When Notre Dame pole vaulter Nate Richartz is competing, he doesn’t mind a little noise.
“Pole vaulting is a unique sport,” said Richartz, a McHenry East graduate. “The energy of the crowd and the support of the people around you can definitely propel you to higher heights.”
At last weekend’s Atlantic Coast Conference meet in Boston, Richartz had plenty of voices behind him.
“My entire team was set up in the stands right next to the pit,” he said. “I had a great crowd. It was good to have them right there.”
Richartz, a junior, gave his teammates plenty to cheer about by winning the first conference title of his career and setting a school record with a vault of 17 feet, 11 inches on his final attempt of the competition.
“I was ecstatic about it,” said Richartz, who qualified for the NCAA indoor national championships for the first time in his career with the record vault. “I had the school record in mind ever since I came in freshman year. I wasn’t really expecting to hit it this year, though. That was quite a pleasant surprise.”
Richartz, who has the eighth-best vault entering this week’s indoor nationals in Birmingham, Alabama, had a difficult start to the ACC meet. He missed on his first attempt at the opening height of 16-5½, but quickly shook it off.
“I wasn’t really worried,” he said. “I was on too small of a pole for that particular jump. I went up in poles and everything was fine.”
Richartz, who entered the meet ranked third in conference, moved all the way up to 17-5½, which he made on his third attempt. When other vaulters failed to clear the bar, Richartz had a conference title but not complete peace of mind.

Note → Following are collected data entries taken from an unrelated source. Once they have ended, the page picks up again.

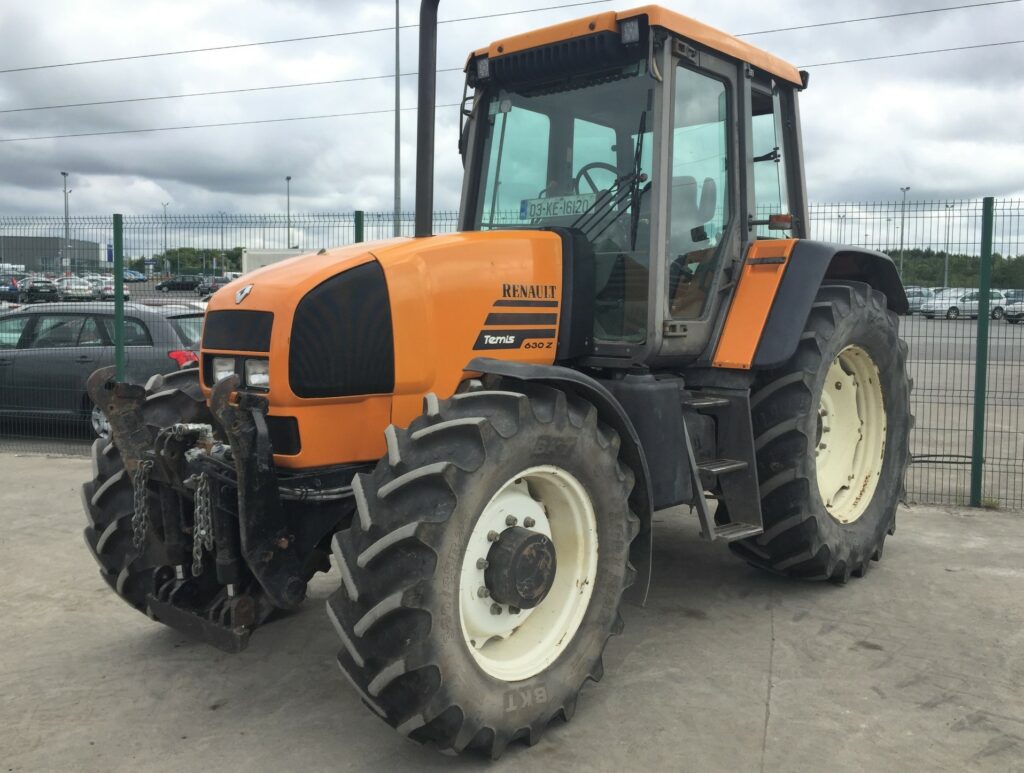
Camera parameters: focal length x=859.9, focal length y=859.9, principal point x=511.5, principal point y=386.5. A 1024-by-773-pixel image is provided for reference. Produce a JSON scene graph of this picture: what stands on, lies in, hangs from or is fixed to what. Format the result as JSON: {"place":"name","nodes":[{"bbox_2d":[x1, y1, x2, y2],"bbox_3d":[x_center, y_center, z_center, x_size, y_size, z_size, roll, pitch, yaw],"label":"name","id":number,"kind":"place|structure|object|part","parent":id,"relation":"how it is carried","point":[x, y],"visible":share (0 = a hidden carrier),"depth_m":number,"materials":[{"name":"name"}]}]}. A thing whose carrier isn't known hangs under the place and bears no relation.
{"place":"outdoors","nodes":[
{"label":"outdoors","id":0,"kind":"place"},
{"bbox_2d":[0,236,106,272],"label":"building","id":1,"kind":"structure","parent":0,"point":[91,249],"materials":[{"name":"grey metal"}]},
{"bbox_2d":[0,0,1023,256],"label":"sky","id":2,"kind":"structure","parent":0,"point":[1020,71],"materials":[{"name":"grey"}]},
{"bbox_2d":[0,450,1023,772],"label":"concrete pavement","id":3,"kind":"structure","parent":0,"point":[1001,525],"materials":[{"name":"grey concrete"}]},
{"bbox_2d":[71,0,916,757],"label":"tractor","id":4,"kind":"object","parent":3,"relation":"on","point":[259,349],"visible":0.93,"depth_m":3.55,"materials":[{"name":"orange metal"}]},
{"bbox_2d":[131,456,153,553],"bbox_3d":[-1.540,0.495,3.591,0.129,0.445,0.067,6,8,42],"label":"chain","id":5,"kind":"object","parent":4,"relation":"hanging from","point":[143,483],"visible":0.72,"depth_m":3.56,"materials":[{"name":"silver metal"}]},
{"label":"tire","id":6,"kind":"part","parent":4,"relation":"part of","materials":[{"name":"black rubber"}]},
{"bbox_2d":[191,472,215,575],"bbox_3d":[-1.216,0.529,3.385,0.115,0.439,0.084,6,8,42],"label":"chain","id":7,"kind":"object","parent":4,"relation":"hanging from","point":[203,531],"visible":0.78,"depth_m":3.36,"materials":[{"name":"silver metal"}]},
{"bbox_2d":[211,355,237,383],"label":"headlight","id":8,"kind":"object","parent":4,"relation":"attached to","point":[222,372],"visible":0.43,"depth_m":3.79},
{"bbox_2d":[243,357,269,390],"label":"headlight","id":9,"kind":"object","parent":4,"relation":"attached to","point":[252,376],"visible":0.43,"depth_m":3.54,"materials":[{"name":"clear glass"}]},
{"label":"hood","id":10,"kind":"part","parent":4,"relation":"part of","materials":[{"name":"orange metal"}]},
{"bbox_2d":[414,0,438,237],"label":"exhaust pipe","id":11,"kind":"object","parent":4,"relation":"attached to","point":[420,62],"visible":0.86,"depth_m":4.29,"materials":[{"name":"black metal"}]},
{"bbox_2d":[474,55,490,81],"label":"work light","id":12,"kind":"object","parent":4,"relation":"attached to","point":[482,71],"visible":0.55,"depth_m":4.67,"materials":[{"name":"black"}]},
{"label":"tire","id":13,"kind":"part","parent":4,"relation":"part of","materials":[{"name":"black rubber"}]},
{"label":"rim","id":14,"kind":"part","parent":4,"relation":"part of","materials":[{"name":"white metal"}]},
{"bbox_2d":[521,193,591,220],"bbox_3d":[0.231,-0.941,4.531,0.464,0.129,0.048,6,8,42],"label":"license plate","id":15,"kind":"object","parent":4,"relation":"attached to","point":[575,209],"visible":0.76,"depth_m":4.51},
{"label":"fender","id":16,"kind":"part","parent":4,"relation":"part of","materials":[{"name":"black"}]},
{"label":"windshield","id":17,"kind":"part","parent":4,"relation":"part of","materials":[{"name":"glass"}]},
{"bbox_2d":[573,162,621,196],"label":"steering wheel","id":18,"kind":"object","parent":4,"relation":"in","point":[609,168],"visible":0.25,"depth_m":4.77,"materials":[{"name":"black plastic"}]},
{"label":"wiper","id":19,"kind":"part","parent":4,"relation":"part of","materials":[{"name":"black metal"}]},
{"bbox_2d":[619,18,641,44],"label":"work light","id":20,"kind":"object","parent":4,"relation":"attached to","point":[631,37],"visible":0.66,"depth_m":4.06,"materials":[{"name":"black"}]},
{"label":"cab roof","id":21,"kind":"part","parent":4,"relation":"part of","materials":[{"name":"orange"}]},
{"label":"tire","id":22,"kind":"part","parent":4,"relation":"part of","materials":[{"name":"black rubber"}]},
{"label":"rim","id":23,"kind":"part","parent":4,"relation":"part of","materials":[{"name":"beige metal"}]},
{"bbox_2d":[0,201,1023,508],"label":"wire fence","id":24,"kind":"object","parent":3,"relation":"on","point":[362,226],"visible":0.55,"depth_m":6.58,"materials":[{"name":"metal"}]},
{"bbox_2d":[970,200,994,506],"bbox_3d":[3.499,-0.228,6.396,0.103,2.269,0.103,6,8,42],"label":"fence post","id":25,"kind":"object","parent":3,"relation":"on","point":[977,364],"visible":0.98,"depth_m":6.37,"materials":[{"name":"green metal"}]},
{"bbox_2d":[0,288,1023,506],"label":"parking lot","id":26,"kind":"structure","parent":0,"point":[956,362],"materials":[{"name":"grey asphalt"}]},
{"bbox_2d":[0,275,21,302],"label":"car","id":27,"kind":"object","parent":26,"relation":"on","point":[16,289],"visible":0.81,"depth_m":45.04,"materials":[{"name":"blue metal"}]},
{"bbox_2d":[17,277,58,302],"bbox_3d":[-27.031,-5.381,48.476,5.348,1.596,1.900,6,8,42],"label":"car","id":28,"kind":"object","parent":26,"relation":"on","point":[50,291],"visible":0.86,"depth_m":47.10,"materials":[{"name":"metal"}]},
{"bbox_2d":[61,171,70,271],"bbox_3d":[-32.856,-10.961,63.658,0.948,9.940,0.659,6,8,42],"label":"lamp post","id":29,"kind":"object","parent":26,"relation":"on","point":[65,192],"visible":0.67,"depth_m":63.56,"materials":[{"name":"grey metal"}]},
{"bbox_2d":[56,277,95,300],"bbox_3d":[-26.597,-5.812,51.973,4.925,1.608,1.973,6,8,42],"label":"car","id":30,"kind":"object","parent":26,"relation":"on","point":[72,291],"visible":0.8,"depth_m":50.80,"materials":[{"name":"silver metal"}]},
{"bbox_2d":[0,301,210,437],"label":"gray car","id":31,"kind":"object","parent":26,"relation":"on","point":[11,321],"visible":0.63,"depth_m":9.60,"materials":[{"name":"metal"}]},
{"label":"taillight","id":32,"kind":"part","parent":31,"relation":"part of","materials":[{"name":"red plastic"}]},
{"bbox_2d":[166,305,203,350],"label":"rear window","id":33,"kind":"object","parent":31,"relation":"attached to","point":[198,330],"visible":0.08,"depth_m":12.19,"materials":[{"name":"grey glass"}]},
{"bbox_2d":[97,280,130,300],"bbox_3d":[-22.818,-5.461,48.965,4.045,1.440,1.773,6,8,42],"label":"car","id":34,"kind":"object","parent":26,"relation":"on","point":[125,294],"visible":0.53,"depth_m":48.22,"materials":[{"name":"metal"}]},
{"bbox_2d":[123,268,146,281],"label":"car","id":35,"kind":"object","parent":26,"relation":"on","point":[138,277],"visible":0.53,"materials":[{"name":"blue metal"}]},
{"bbox_2d":[162,202,168,272],"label":"lamp post","id":36,"kind":"object","parent":26,"relation":"on","point":[166,204],"visible":0.78,"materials":[{"name":"grey metal"}]},
{"bbox_2d":[153,275,201,292],"label":"dark car","id":37,"kind":"object","parent":26,"relation":"on","point":[173,283],"visible":0.97,"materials":[{"name":"black metal"}]},
{"bbox_2d":[196,276,230,297],"label":"car","id":38,"kind":"object","parent":26,"relation":"on","point":[214,285],"visible":0.58,"depth_m":55.77,"materials":[{"name":"metal"}]},
{"bbox_2d":[219,211,225,264],"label":"lamp post","id":39,"kind":"object","parent":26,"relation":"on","point":[222,245],"visible":0.66,"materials":[{"name":"grey metal"}]},
{"bbox_2d":[241,247,319,273],"bbox_3d":[-10.890,-5.806,46.501,7.052,3.263,3.282,1,6,5],"label":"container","id":40,"kind":"object","parent":26,"relation":"on","point":[261,255],"visible":0.3,"depth_m":45.39,"materials":[{"name":"white metal"}]},
{"bbox_2d":[285,175,291,249],"bbox_3d":[-16.608,-10.847,64.171,0.680,9.901,0.578,6,8,42],"label":"lamp post","id":41,"kind":"object","parent":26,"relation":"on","point":[289,236],"visible":0.62,"depth_m":64.02,"materials":[{"name":"grey metal"}]},
{"bbox_2d":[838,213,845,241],"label":"lamp post","id":42,"kind":"object","parent":26,"relation":"on","point":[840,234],"visible":0.46,"depth_m":48.98,"materials":[{"name":"metal"}]},
{"bbox_2d":[898,187,909,276],"bbox_3d":[25.115,-8.915,55.369,0.500,7.888,0.733,6,8,42],"label":"lamp post","id":43,"kind":"object","parent":26,"relation":"on","point":[902,232],"visible":0.63,"depth_m":55.25,"materials":[{"name":"metal"}]},
{"bbox_2d":[903,287,933,314],"bbox_3d":[21.287,-4.522,45.476,4.435,1.480,1.686,-1,6,-12],"label":"car","id":44,"kind":"object","parent":26,"relation":"on","point":[915,300],"visible":0.44,"depth_m":44.69,"materials":[{"name":"metal"}]},
{"bbox_2d":[944,203,953,285],"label":"lamp post","id":45,"kind":"object","parent":26,"relation":"on","point":[945,281],"visible":0.63,"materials":[{"name":"grey metal"}]},
{"bbox_2d":[921,289,1007,319],"bbox_3d":[22.476,-4.043,42.298,4.292,1.514,1.693,-1,6,-11],"label":"white car","id":46,"kind":"object","parent":26,"relation":"on","point":[951,313],"visible":0.68,"depth_m":41.50,"materials":[{"name":"metal"}]},
{"bbox_2d":[1001,292,1023,323],"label":"car","id":47,"kind":"object","parent":26,"relation":"on","point":[1010,315],"visible":0.86,"depth_m":37.46,"materials":[{"name":"metal"}]},
{"label":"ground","id":48,"kind":"structure","parent":0},
{"bbox_2d":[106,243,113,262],"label":"blue sign","id":49,"kind":"object","parent":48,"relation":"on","point":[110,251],"visible":0.46,"depth_m":28.16,"materials":[{"name":"blue"}]},
{"bbox_2d":[113,213,124,383],"bbox_3d":[-3.418,-0.331,7.514,0.102,2.349,0.105,6,8,42],"label":"fence post","id":50,"kind":"object","parent":48,"relation":"on","point":[119,347],"visible":0.66,"depth_m":7.45,"materials":[{"name":"metal"}]},
{"bbox_2d":[127,246,244,275],"label":"tree line","id":51,"kind":"object","parent":48,"relation":"on","point":[171,260],"visible":0.4,"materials":[{"name":"green plant"}]},
{"bbox_2d":[354,210,364,243],"bbox_3d":[-1.502,-0.754,8.501,0.113,2.046,0.115,6,8,42],"label":"fence post","id":52,"kind":"object","parent":48,"relation":"on","point":[360,230],"visible":0.23,"depth_m":8.40,"materials":[{"name":"green metal"}]},
{"bbox_2d":[393,1,401,236],"bbox_3d":[-3.969,-8.196,29.762,0.604,12.441,0.520,6,8,42],"label":"tall pole","id":53,"kind":"object","parent":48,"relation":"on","point":[396,196],"visible":0.72,"depth_m":29.65,"materials":[{"name":"grey metal"}]},
{"bbox_2d":[0,38,1014,142],"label":"power line","id":54,"kind":"object","parent":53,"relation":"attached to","point":[969,47],"visible":0.93,"depth_m":38.30,"materials":[{"name":"grey metal"}]},
{"bbox_2d":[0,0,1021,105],"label":"power line","id":55,"kind":"object","parent":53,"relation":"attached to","point":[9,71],"visible":0.97,"depth_m":28.60,"materials":[{"name":"grey metal"}]},
{"bbox_2d":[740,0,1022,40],"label":"power line","id":56,"kind":"object","parent":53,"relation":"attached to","point":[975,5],"visible":0.97,"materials":[{"name":"grey metal"}]},
{"bbox_2d":[878,247,1023,290],"label":"tree line","id":57,"kind":"object","parent":48,"relation":"on","point":[954,266],"visible":0.39,"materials":[{"name":"green plant"}]}
]}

“When the final vaulter missed and I knew I had won, [vault coach Jim Garnham] came over and was real excited,” he said. “I waved him off a little bit and said, ‘We’ve still got some work to do. We’ve still got to qualify.’ ”
Richartz said the pair talked for at least 5 minutes about where to put the bar to ensure national qualification.
“He was giving me all these options and I said, ‘I’m brain dead right now. I just want to focus on jumping.’ So he said, ‘OK, we’re going to go to (17-11),’ ” he said. “I knew it (the school record) was in the back of my head. But I didn’t want the number to mean too much.”